> **ACTION ITEM A**
In the account of the service and dinner, which people does the passage beginning "Besides the fine setting" credit with writing the words or the music of the two newly commissioned pieces?
> **ACTION ITEM B**
In the account of the service and dinner, whom did Frank La Rocca tell that he might as well quit trying to compose any more?
> **ACTION ITEM C**
Pick up the account of the service and dinner after its final line and keep writing.

──────── DOCUMENT TEXT

And there were the two newly commissioned pieces: “Our Lady’s Lullaby” and “While All the Earth in Darkness Sleeps.”
Besides the fine setting of Fr. Longnecker's text in “Our Lady’s Lullaby” by young composer and music director, William Fritz, Frank La Rocca's setting of a poem “While All the Earth in Darkness Sleeps,” by James Matthew Wilson, inspired by the titles of Our Lady from the Orthodox Akathist hymn, was lovely to listen to. Both the poem and the music were unusually accessible to my untrained ear and seemed perfectly suited to each other.
At the dinner that followed at the Archbishop's residence, I asked Frank La Rocca if Stuart and I could sit near him. He said yes, and he got up and held my chair while I sat down, an unexpected courteous gesture. We'd already had a great conversation with artist Justyn Zolli during the reception. Frank spoke about how some parts of the poem seemingly composed themselves, while others were so difficult that he told his wife Lucia that he might as well quit trying to compose any more. He knew the day would come, and there it was. He was finished.
He and James Matthew Wilson had had several conversations about how to set those words.
But he was stuck. He couldn't think of how to do it. And then, suddenly, he did.
One downside to the service was this. I know I'm supposed to suffer slights patiently, but I was not patient when I saw that my name had been left off the program. Fr. Longnecker was acknowledged as the writer of the piece of music composed from his text. But I was not. And during the service, when the archbishop acknowledged the creators and musicians at the service, he didn't mention me.
But Stewart had my back, loyally if a little bit gauchely. At the dinner, when Archbishop Cordileone was standing at another table and he was done thanking the creators, Stewart injected, “And Roseanne!” The archbishop paused and repeated in a friendly tone, “And Roseanne!” And everyone clapped.
Today I thanked Stewart again and he joked, “I’m happy he didn’t excommunicate me.”
Frank gave me a great bear hug and kiss when Stewart and I were getting ready to leave. He said, goodbye until the next time. I said, until your next triumph! Then he said, I hope not that long!

────────────────
──────── RECORDED INFORMATION

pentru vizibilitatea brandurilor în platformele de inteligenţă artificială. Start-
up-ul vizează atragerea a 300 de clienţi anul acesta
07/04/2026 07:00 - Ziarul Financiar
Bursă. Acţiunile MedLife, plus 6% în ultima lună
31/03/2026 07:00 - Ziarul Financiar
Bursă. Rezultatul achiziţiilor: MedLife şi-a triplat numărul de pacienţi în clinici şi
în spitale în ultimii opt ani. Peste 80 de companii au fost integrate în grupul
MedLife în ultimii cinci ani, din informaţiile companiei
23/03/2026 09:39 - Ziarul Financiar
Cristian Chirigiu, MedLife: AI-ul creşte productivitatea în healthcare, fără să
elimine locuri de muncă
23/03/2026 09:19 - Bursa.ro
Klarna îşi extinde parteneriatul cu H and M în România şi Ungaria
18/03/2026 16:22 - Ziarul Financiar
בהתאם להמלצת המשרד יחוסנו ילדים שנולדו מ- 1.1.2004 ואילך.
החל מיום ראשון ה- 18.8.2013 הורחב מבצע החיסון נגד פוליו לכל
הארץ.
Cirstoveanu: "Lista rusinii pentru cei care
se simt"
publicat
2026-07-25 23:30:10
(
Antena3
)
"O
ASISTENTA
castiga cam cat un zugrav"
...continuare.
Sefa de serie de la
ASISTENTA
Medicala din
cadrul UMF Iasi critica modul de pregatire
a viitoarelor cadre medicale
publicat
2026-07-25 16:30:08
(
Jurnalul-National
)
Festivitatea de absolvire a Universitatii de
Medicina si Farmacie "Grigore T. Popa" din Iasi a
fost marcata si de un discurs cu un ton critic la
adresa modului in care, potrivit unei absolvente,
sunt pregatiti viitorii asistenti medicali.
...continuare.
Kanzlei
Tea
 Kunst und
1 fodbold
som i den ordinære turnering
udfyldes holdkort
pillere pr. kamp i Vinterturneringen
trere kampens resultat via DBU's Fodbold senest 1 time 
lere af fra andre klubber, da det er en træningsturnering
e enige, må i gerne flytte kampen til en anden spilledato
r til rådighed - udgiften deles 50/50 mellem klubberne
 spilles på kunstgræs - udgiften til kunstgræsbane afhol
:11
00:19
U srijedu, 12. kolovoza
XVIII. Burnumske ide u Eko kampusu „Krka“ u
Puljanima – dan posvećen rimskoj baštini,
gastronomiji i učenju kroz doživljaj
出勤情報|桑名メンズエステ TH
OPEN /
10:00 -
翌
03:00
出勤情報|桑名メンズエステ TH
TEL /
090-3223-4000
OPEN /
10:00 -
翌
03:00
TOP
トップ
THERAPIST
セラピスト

────────────────
──────── RECORDED INFORMATION

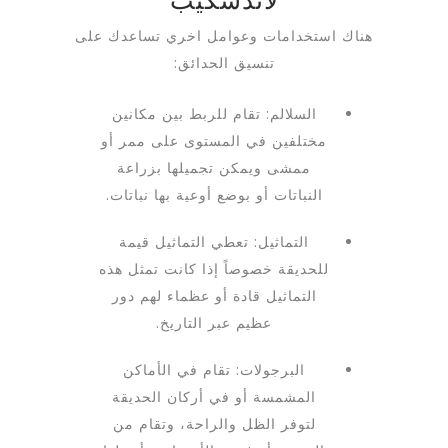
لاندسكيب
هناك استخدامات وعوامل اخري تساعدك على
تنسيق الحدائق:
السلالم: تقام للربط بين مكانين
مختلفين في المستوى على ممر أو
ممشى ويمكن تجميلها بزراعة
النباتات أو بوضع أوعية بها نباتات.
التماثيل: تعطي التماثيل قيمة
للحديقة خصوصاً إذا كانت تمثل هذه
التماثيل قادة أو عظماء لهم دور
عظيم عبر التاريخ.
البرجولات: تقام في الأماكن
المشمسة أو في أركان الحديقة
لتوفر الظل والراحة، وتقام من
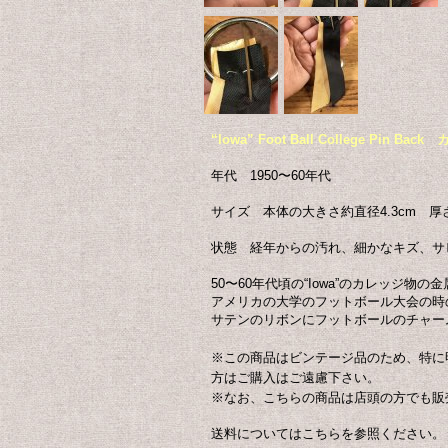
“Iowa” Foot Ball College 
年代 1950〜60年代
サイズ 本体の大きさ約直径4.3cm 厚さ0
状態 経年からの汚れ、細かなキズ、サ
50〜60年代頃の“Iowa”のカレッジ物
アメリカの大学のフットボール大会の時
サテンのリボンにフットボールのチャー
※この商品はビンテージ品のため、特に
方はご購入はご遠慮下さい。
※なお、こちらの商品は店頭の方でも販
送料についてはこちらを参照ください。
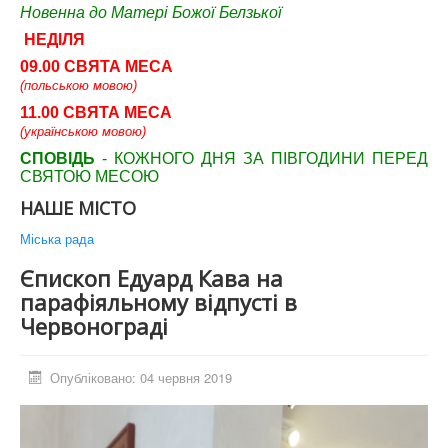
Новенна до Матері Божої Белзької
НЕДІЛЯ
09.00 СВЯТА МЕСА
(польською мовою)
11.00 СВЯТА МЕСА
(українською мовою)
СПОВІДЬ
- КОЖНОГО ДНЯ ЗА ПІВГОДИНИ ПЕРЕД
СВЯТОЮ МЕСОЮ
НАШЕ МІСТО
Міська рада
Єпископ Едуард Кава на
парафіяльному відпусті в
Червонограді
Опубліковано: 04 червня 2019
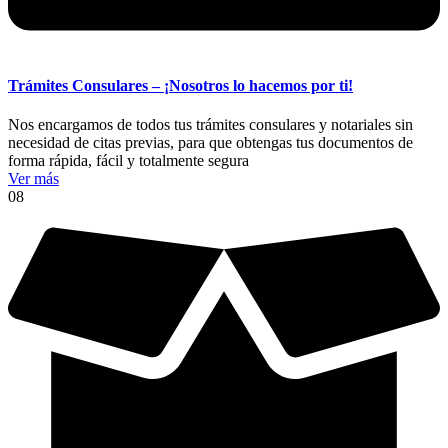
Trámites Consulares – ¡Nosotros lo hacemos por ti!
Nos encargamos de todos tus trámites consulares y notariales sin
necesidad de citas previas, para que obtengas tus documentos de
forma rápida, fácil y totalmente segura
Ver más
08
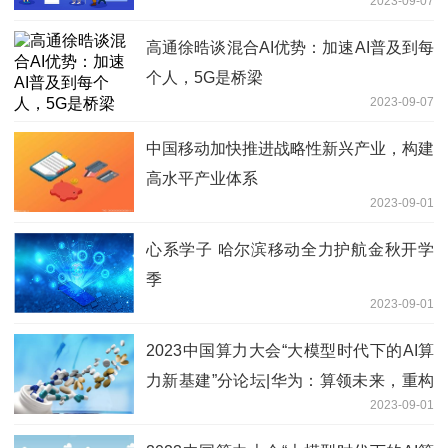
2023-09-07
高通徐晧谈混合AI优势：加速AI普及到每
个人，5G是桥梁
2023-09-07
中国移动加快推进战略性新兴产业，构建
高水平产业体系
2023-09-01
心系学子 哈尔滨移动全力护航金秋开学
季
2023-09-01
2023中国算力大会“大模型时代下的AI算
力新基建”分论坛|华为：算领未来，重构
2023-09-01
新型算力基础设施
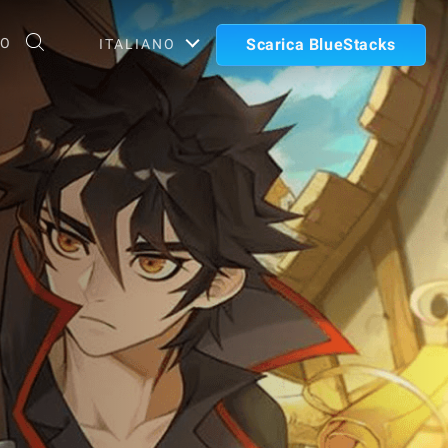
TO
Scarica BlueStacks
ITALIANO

────────────────
──────── RECORDED INFORMATION

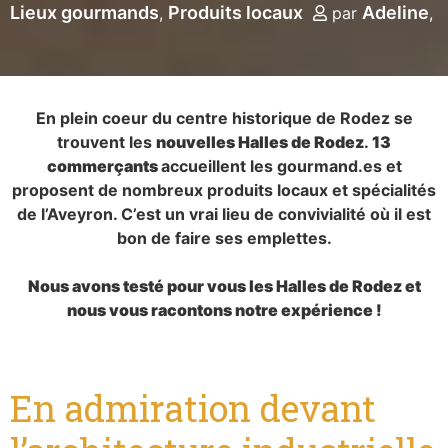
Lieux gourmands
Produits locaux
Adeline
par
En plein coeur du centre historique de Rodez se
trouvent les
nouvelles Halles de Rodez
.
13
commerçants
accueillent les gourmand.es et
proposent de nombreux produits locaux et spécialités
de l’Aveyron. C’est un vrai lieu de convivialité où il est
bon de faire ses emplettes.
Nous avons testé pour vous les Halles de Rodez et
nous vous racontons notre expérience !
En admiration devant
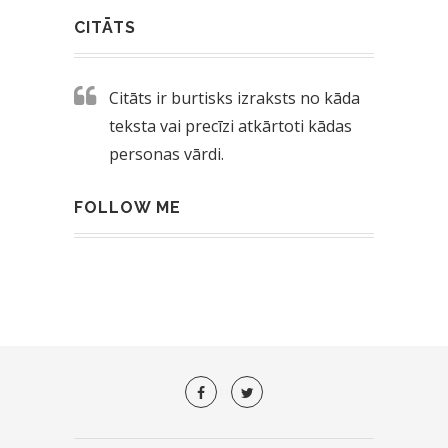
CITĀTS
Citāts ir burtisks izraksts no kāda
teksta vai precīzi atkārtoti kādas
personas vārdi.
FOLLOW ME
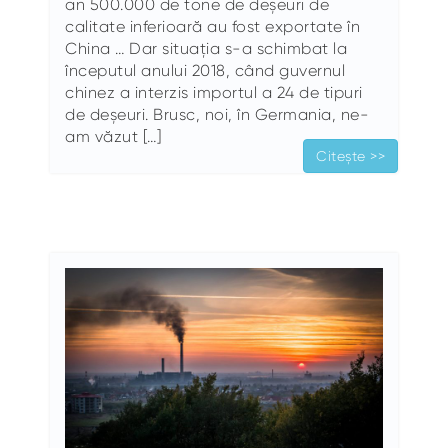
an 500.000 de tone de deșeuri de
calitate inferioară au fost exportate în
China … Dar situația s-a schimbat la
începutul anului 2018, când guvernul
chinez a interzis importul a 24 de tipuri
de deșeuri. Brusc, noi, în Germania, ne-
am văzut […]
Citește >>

────────────────

> **EXERCISE OUTPUT A**
- Fr. Longnecker
- William Fritz
- Frank La Rocca
- James Matthew Wilson

> **EXERCISE OUTPUT B**
His wife, Lucia.

> **EXERCISE OUTPUT C**
I realized after we left I hadn’t taken any photos. I’d missed my chance to get another photo with the archbishop this year. But I stopped on the way out, shook his hand, and thanked him for his hospitality. And, I added, “We should have all been applauding you!” He demurred and gestured toward the people he’d been thanking and toward Maggie Gallagher who makes the whole institute run. I love love love being part of the Benedict XVI Institute’s work. I’ve been a huge fan from its beginning. They are doing some great things.
One of the great things Maggie announced is that the Mass of the Americas, which the archbishop commissioned from Frank La Rocca and which premiered on December 8, 2018, continues to be performed at more and more Masses in many churches in the US and other countries. The most exciting thing is that Mass of the Americas will be performed at the Shrine of Our Lady of Guadalupe in Mexico City at a Mass to be celebrated by Archbishop Cordileone next October 7, Feast of Our Lady of the Rosary!
Outside we saw Fr. Longnecker standing on the corner waiting for an Uber. He was on the way to the airport to catch a flight home. We told him we’d pray for him, and we did. After every decade of the rosary we prayed in the car, Stewart prayed to St. Rafael, who is the patron saint of travelers, for Fr. Longnecker’s trip back to South Carolina where he lives with his wife and four children. Don’t be surprised. I forgot to mention he’s a convert to Catholicism and a former Anglican priest.
We grabbed a swag bag on our way out. My favorite gift from the bag is an Our Lady of Guadalupe Christmas tree ornament.
That certainly was a day that keeps on giving!